Sous les tropiques du Gabon, une affaire aux contours obscurs défraye la chronique : celle d’AGROPAG, une société dont la création et les activités soulèvent des interrogations profondes sur l’usage des biens publics. Née dans un contexte où la gestion des ressources agricoles nationales est sous les projecteurs, cette entité semble mêler ambition privée et détournement public, suscitant une onde de choc politique et sociale.
Tout commence par une mise en scène qui serait ccalculée. Lors d’une visite à la ferme agricole de Ntoum, jadis sous gestion israélienne, le Premier ministre dévoile la naissance d’AGROPAG, présentée comme la clé de voûte d’une relance agricole nationale.
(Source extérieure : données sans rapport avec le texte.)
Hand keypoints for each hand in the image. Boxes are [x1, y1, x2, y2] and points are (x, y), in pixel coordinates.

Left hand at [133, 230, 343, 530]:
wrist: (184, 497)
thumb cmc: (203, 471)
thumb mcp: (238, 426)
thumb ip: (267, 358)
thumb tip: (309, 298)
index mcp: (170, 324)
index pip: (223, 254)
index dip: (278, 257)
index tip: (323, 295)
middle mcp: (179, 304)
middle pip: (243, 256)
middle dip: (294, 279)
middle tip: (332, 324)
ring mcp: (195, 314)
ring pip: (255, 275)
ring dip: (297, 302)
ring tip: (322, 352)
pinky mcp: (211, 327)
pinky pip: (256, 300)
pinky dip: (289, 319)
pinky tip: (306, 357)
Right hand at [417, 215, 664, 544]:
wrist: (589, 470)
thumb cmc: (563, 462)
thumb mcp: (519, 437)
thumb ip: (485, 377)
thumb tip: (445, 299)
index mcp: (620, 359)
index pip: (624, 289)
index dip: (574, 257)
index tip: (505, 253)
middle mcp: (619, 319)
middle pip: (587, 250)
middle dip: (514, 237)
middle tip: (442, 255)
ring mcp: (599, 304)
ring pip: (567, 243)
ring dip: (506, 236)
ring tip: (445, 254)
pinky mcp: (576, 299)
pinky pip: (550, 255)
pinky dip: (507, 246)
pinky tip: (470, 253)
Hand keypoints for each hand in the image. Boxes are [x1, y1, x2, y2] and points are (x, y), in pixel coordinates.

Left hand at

Avec Guy Anicet Rerambyath à sa tête, un proche conseiller, la société se voit attribuer des moyens et infrastructures étatiques pour épauler son lancement. Mais ce tableau idéal se fissure rapidement sous le poids des incohérences.
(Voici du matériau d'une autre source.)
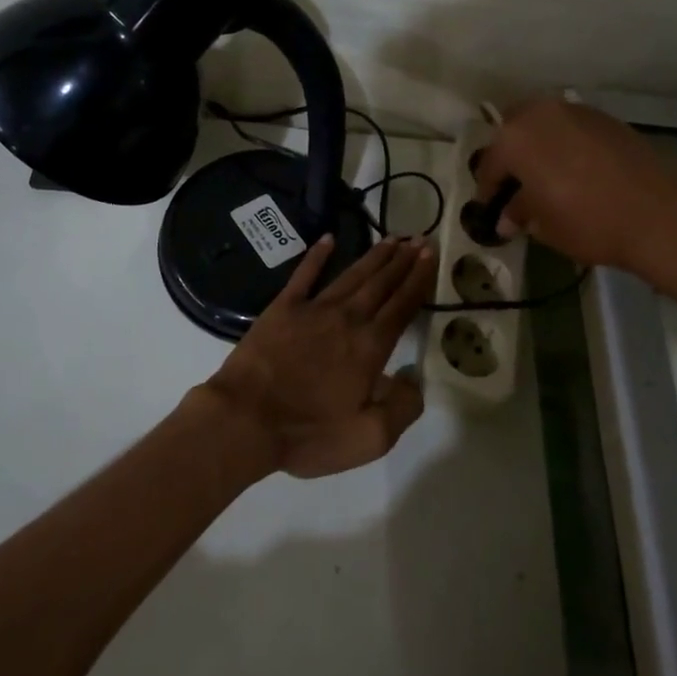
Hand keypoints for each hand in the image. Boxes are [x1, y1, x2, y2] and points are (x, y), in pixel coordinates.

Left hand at [204, 235, 434, 478]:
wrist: (245, 419)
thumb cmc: (308, 433)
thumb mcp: (369, 438)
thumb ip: (403, 408)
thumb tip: (414, 378)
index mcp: (370, 346)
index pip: (403, 305)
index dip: (419, 279)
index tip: (430, 254)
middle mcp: (347, 318)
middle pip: (381, 283)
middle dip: (402, 260)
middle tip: (418, 238)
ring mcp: (313, 309)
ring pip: (351, 275)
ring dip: (373, 255)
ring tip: (391, 238)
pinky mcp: (283, 307)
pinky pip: (304, 274)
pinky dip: (317, 255)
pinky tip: (328, 239)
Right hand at [473, 95, 676, 288]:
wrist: (658, 213)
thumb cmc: (587, 221)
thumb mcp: (543, 225)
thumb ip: (519, 214)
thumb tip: (507, 218)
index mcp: (514, 138)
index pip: (489, 164)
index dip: (487, 190)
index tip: (490, 209)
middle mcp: (540, 113)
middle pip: (513, 132)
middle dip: (511, 158)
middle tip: (515, 187)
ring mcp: (575, 111)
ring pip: (543, 125)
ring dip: (538, 147)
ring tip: (545, 178)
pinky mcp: (605, 118)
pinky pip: (571, 129)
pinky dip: (565, 145)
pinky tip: (574, 171)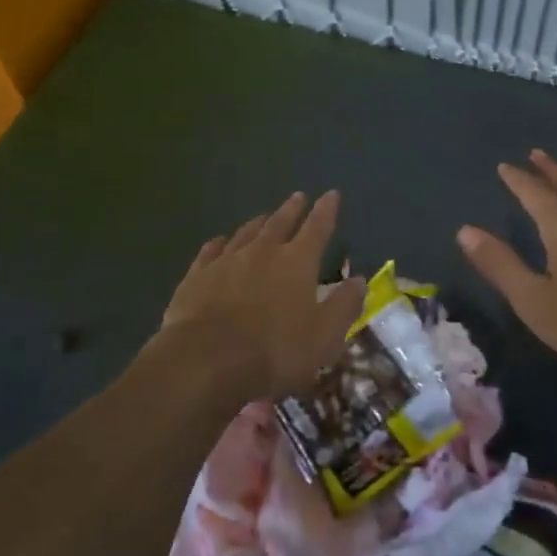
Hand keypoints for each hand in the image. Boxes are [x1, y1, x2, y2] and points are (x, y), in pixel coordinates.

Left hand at [157, 190, 364, 402]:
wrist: (204, 361)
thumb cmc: (274, 351)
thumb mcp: (323, 337)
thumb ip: (343, 306)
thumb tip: (359, 280)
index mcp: (297, 262)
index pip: (317, 228)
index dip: (326, 210)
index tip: (331, 194)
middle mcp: (263, 251)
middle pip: (280, 223)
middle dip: (292, 209)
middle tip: (298, 196)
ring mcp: (226, 260)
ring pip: (246, 233)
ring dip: (258, 223)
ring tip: (263, 217)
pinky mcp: (197, 276)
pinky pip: (211, 251)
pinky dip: (219, 244)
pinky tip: (219, 242)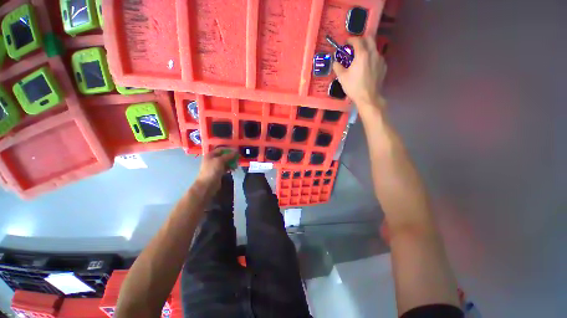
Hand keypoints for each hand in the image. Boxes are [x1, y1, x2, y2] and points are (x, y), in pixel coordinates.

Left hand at [195, 148, 236, 192]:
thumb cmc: (212, 170)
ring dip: (232, 162)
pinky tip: (234, 169)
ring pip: (225, 162)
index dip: (229, 149)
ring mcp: (215, 166)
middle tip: (238, 158)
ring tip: (237, 164)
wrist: (207, 184)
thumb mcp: (220, 160)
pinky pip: (226, 168)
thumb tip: (236, 151)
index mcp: (210, 155)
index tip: (237, 150)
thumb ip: (228, 155)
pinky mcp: (219, 172)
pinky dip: (230, 168)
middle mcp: (212, 159)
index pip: (221, 149)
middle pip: (224, 156)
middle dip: (231, 156)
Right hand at [333, 37, 386, 110]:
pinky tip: (368, 66)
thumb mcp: (342, 78)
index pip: (357, 40)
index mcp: (362, 54)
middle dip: (361, 40)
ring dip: (367, 49)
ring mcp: (380, 59)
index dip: (351, 40)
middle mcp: (373, 53)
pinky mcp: (383, 66)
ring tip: (361, 58)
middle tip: (355, 46)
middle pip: (369, 39)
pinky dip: (372, 58)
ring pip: (374, 48)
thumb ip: (338, 67)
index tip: (346, 43)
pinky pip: (377, 57)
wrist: (368, 97)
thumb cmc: (354, 87)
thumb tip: (335, 62)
Une gestion floue, des ambitions douteuses
L’étoile naissante d’AGROPAG est ternie par des accusations graves : usage abusif des infrastructures publiques, mobilisation de fonds de l’État pour des intérêts privés et demandes d’exonérations douanières sur des biens strictement privés. Ces pratiques éveillent des réserves au sein du gouvernement, notamment du ministre de l’Agriculture, Jonathan Ignoumba, qui dénonce une opération incompatible avec les principes de souveraineté alimentaire.

La SAEG, structure publique déjà en charge du développement agricole, rend encore plus perplexe la création d’AGROPAG. Pourquoi multiplier les entités alors que les ressources pourraient être optimisées dans un cadre existant et transparent ? La question reste suspendue, mais les actes parlent d’eux-mêmes : des bovins destinés à Ndendé, annoncés au nombre de mille, ne sont livrés qu’à hauteur de cent trente-cinq. À cela s’ajoutent des formations agricoles à l’étranger financées par des fonds publics pour servir prioritairement AGROPAG.
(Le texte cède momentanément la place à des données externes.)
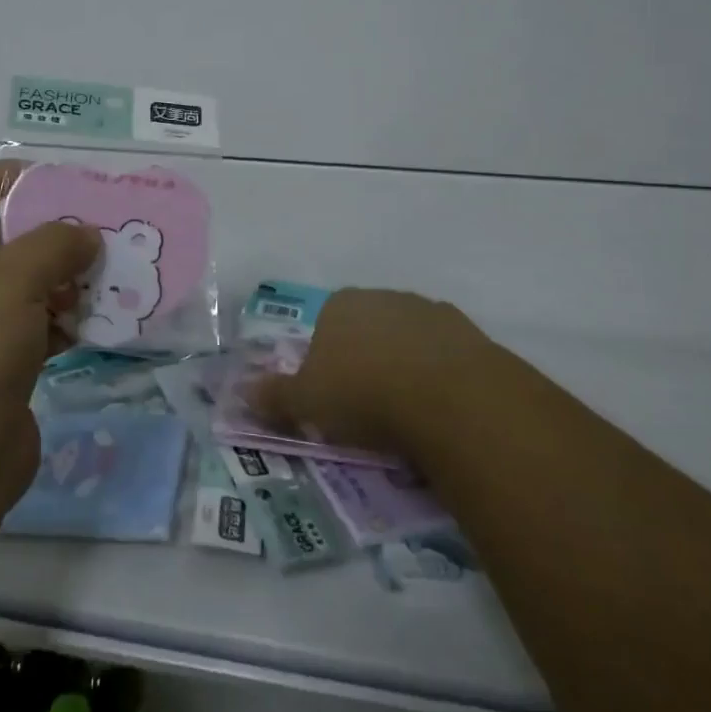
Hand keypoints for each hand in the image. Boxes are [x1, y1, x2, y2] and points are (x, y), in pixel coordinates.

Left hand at [0, 161, 99, 523]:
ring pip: (24, 289)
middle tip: (97, 229)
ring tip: (109, 275)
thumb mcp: (9, 282)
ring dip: (64, 280)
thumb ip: (53, 244)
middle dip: (47, 232)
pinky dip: (67, 323)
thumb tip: (85, 235)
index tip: (47, 184)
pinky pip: (37, 332)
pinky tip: (102, 321)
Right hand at [246, 288, 493, 465]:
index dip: (324, 362)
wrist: (451, 398)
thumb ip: (274, 397)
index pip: (323, 327)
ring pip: (407, 340)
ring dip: (405, 366)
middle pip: (366, 330)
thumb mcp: (307, 403)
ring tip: (408, 414)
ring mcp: (428, 311)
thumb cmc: (364, 394)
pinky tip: (441, 408)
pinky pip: (445, 356)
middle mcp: (382, 297)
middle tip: (368, 409)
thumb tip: (241, 393)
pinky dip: (440, 376)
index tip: (332, 398)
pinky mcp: (469, 333)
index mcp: (339, 305)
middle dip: (365, 361)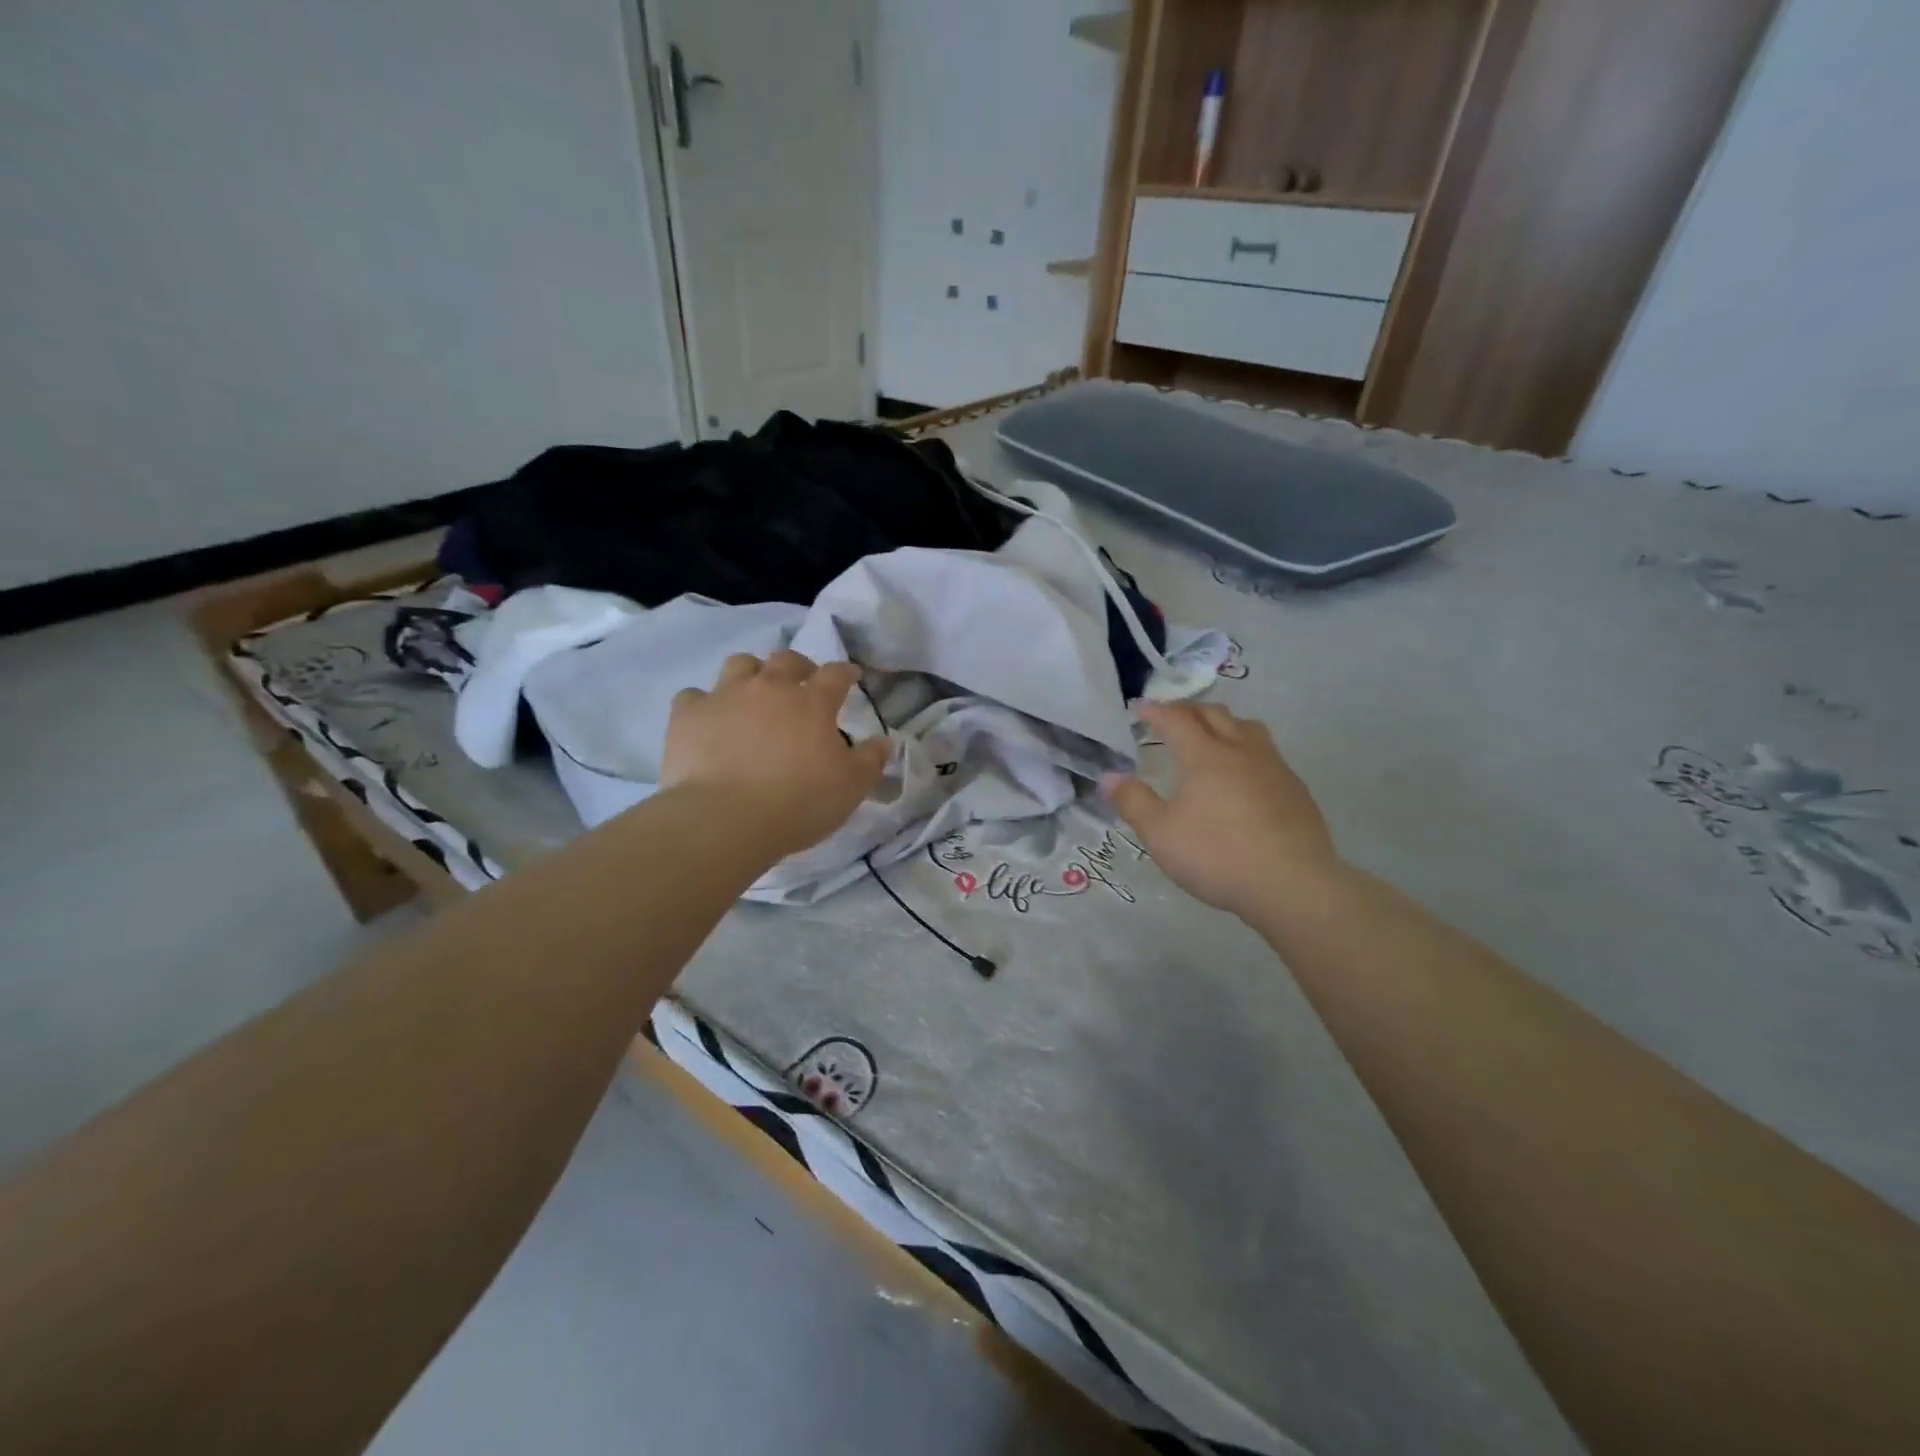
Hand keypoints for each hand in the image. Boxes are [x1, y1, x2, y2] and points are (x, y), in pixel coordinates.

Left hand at [662, 650, 889, 858]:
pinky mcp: (688, 715)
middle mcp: (769, 687)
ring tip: (754, 692)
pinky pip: (694, 696)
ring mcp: (725, 696)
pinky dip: (704, 704)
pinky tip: (709, 719)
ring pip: (739, 664)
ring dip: (751, 673)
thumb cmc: (799, 802)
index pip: (835, 674)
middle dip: (799, 666)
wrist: (725, 819)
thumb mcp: (851, 787)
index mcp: (812, 702)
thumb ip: (871, 760)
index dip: (845, 672)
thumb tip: (885, 741)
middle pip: (786, 660)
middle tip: (802, 681)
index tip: (850, 676)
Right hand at [1104, 701, 1338, 918]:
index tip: (1139, 709)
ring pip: (1248, 728)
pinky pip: (1269, 755)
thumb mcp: (1160, 834)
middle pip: (1215, 714)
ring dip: (1224, 724)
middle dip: (1189, 711)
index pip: (1176, 719)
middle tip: (1171, 719)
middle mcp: (1241, 751)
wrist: (1292, 885)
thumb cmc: (1217, 855)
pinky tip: (1245, 778)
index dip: (1155, 711)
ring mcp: (1274, 768)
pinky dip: (1248, 751)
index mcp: (1205, 756)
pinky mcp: (1296, 790)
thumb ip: (1133, 802)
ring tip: (1212, 738)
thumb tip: (1110, 777)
Accusations croisées et instrumentalisation politique
Alors que les tensions montent, les conflits d’intérêts se mêlent à des accusations syndicales dirigées contre le ministre de l’Agriculture, soupçonné de détournement de véhicules. Une enquête diligentée blanchit le ministre, confirmant que les véhicules en question appartiennent bel et bien à son administration. Ce développement renforce l’idée d’une tentative de déstabilisation orchestrée par ceux qui souhaitent voir AGROPAG prospérer en toute opacité.
Vers une clarté indispensable
Sous la pression publique, la Présidence annonce des mesures strictes : dorénavant, les biens publics seront exclusivement dédiés aux entités répondant aux objectifs nationaux. Une enquête approfondie est en cours pour décortiquer les rouages d’AGROPAG et établir les responsabilités. Cette affaire illustre avec acuité les dérives possibles lorsque les frontières entre privé et public s’estompent. Elle appelle à une vigilance accrue, pour que l’épanouissement des ambitions individuelles ne supplante jamais l’intérêt collectif.
Ainsi, AGROPAG devient le miroir d’une lutte plus vaste : celle pour la transparence, l’équité et la justice dans la gestion des ressources nationales. Que cette affaire serve d’exemple et de rappel : la souveraineté alimentaire n’est pas un simple discours, mais un engagement concret envers les populations.